Now that we have established the basic parameters, we need to move on to the spring constant calculations. Here we run into some things that frankly don’t make a lot of sense, perhaps the reader can help to resolve the dilemmas. The original calculations are here.

Let’s start by looking again at the basic impact-vibration hammer above. All of these variants suspend the impacting mass with springs, making a single degree of freedom vibrating system. The natural frequency of this system is thus: $\omega_{{1}}=\sqrt {{\frac {k}{M_{{1}}}}}$ (1)

Solving for the spring constant, $k={\omega_{{1}}}^{2}M_{{1}}$ (2)

Since we computed earlier that ω1 = 27.24 rad/sec and M1 = 650 kg, the spring constant is k = 482,479.7236 N/m.

The spring constant is divided between the upper and lower springs (3), as shown for this machine below.

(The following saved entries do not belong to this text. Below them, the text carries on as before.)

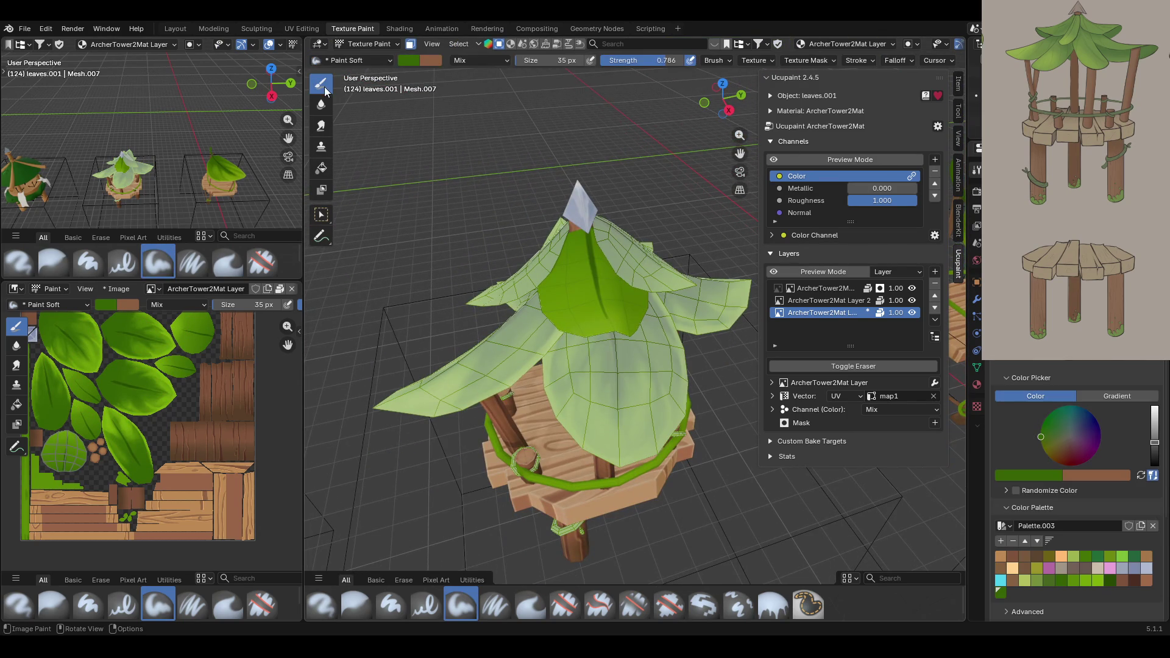
pyautogui.moveTo(549, 262); pyautogui.dragTo(574, 241, button='middle')
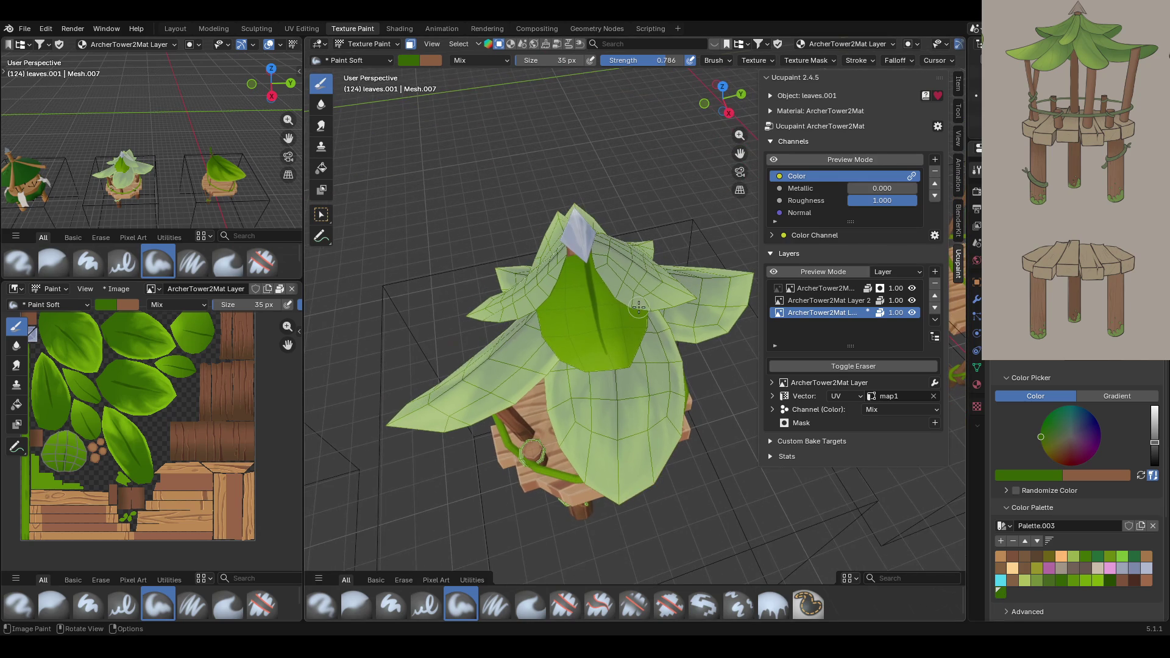
pyautogui.moveTo(574, 241)
pyautogui.mouseDown()
pyautogui.moveTo(546, 329)
pyautogui.moveTo(567, 248)
pyautogui.moveTo(583, 311)
pyautogui.moveTo(640, 310)
pyautogui.moveTo(610, 284)
pyautogui.mouseUp()
pyautogui.click(633, 319)
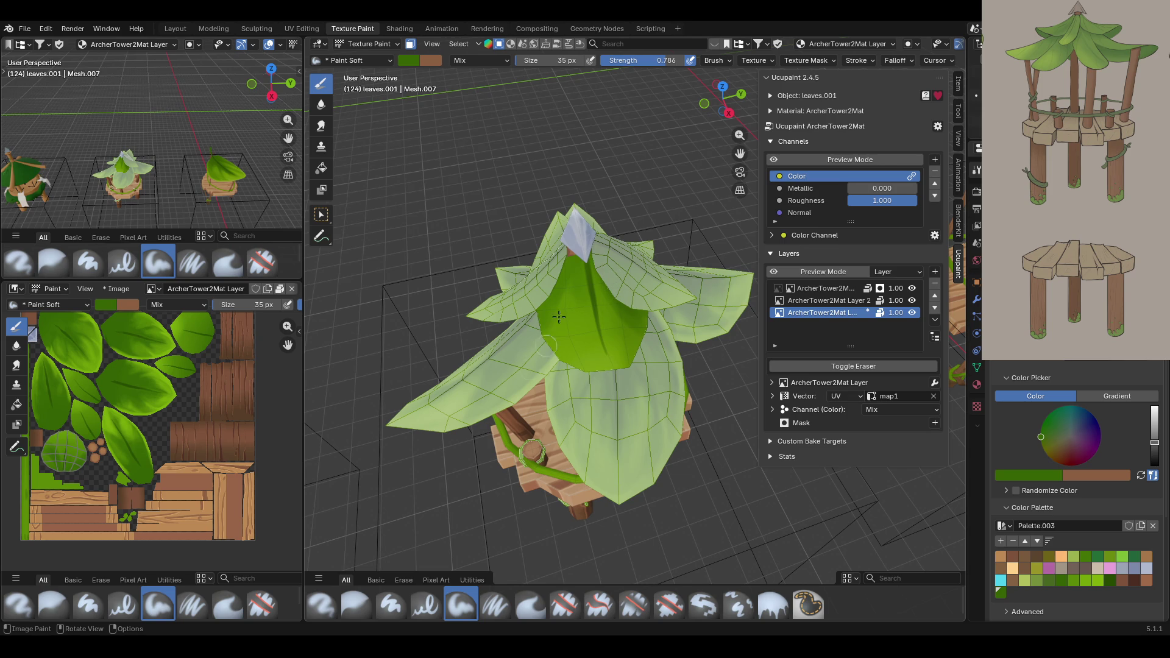
pyautogui.moveTo(582, 333); pyautogui.dragTo(569, 392)
# Shrink the brush radius to 25 px and add bright green to the leaf's lower left.
pyautogui.moveTo(1075, 182); pyautogui.dragTo(1076, 183, button='middle')
pyautogui.press('Return')
pyautogui.scroll(3, 616, 329)
pyautogui.moveTo(616, 329); pyautogui.dragTo(618, 340, button='middle')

The procedure then tells us that the spring constant of the upper springs needs to be computed first because “The upper springs are necessary to provide positive gaps, so their stiffness should be minimal to provide undisplaced operation the springs in the whole range of gap adjustment.” This is another way of saying that the springs shouldn’t compress flat during operation, and probably shouldn’t go into tension as well since they’re designed for compression.

They then tell us that the upper spring constant is computed by the equation (using our notation) $k_{{u}}={\frac {ka+M_{{1}}{\it g_c}}{A}}$ (3)

where ku is the upper spring constant, a is the half-amplitude of the system, gc is the gravitational constant, and A is another constant defined as follows: ${\frac {\alpha\,F}{M_{{1}}{\omega_{{3}}}^{2}}}$ (4)

where F is the dynamic force.

Noting that $F = K{\omega_{{3}}}^{2}$ (5)

where K is the eccentric moment (we discussed this in an earlier post) and $a_0 = \frac{K}{M}$ (6)

where a0 is the theoretical half-amplitude, the spring constant equation becomes $k_{{u}}={\frac {ka+M_{{1}}{\it gc}}{\alpha\,a_{{0}}}}$ (7)

We have two amplitudes here: a0, which is the theoretical, “free-hanging” amplitude of the system, and a, which is modified by the frequency ratio i as follows: $a=a_{{0}}\left (1-1/4\,{i}^{-2}\right )^{-1}$ (8)

From Equation (6) a0 = 0.00755 m, and from Equation (8) a = 0.00805 m. At this point we’re left with α, which is described as the “number of vibrations of the ram” (?) and the “…coefficient which depends upon i and R’. Hammer coefficient of velocity recovery may be increased up to R’ = 0.2. In this case α = 7.1.” How they came up with this is unclear. If we assume this amplification factor to be true, and substituting that and everything else into Equation (7), we have ku = 191,439 N/m.

At this point we have a potentially more serious problem: in order to obtain the lower spring constant kl, ku is subtracted from k. Inspection of the diagram above will show that the springs are in fact in series, thus the relationships between the constants is $k=\left ({k_{{u}}}^{-1}+{k_{{l}}}^{-1}\right )^{-1}$ (9)

Substituting yields kl = -317,362 N/m, which is close to the solution given but opposite sign. One way of justifying the sign is by noting that the lower spring acts oppositely from its upper counterpart. In any case somehow they have managed to “land on all fours” with this calculation but it is not clear how this happened.

As far as the calculations for the springs themselves are concerned, they used a handbook for this purpose. The reader is referred to our post Analysis of Springs with Circular Cross Section to discuss the method described by Russian engineer Belyaev.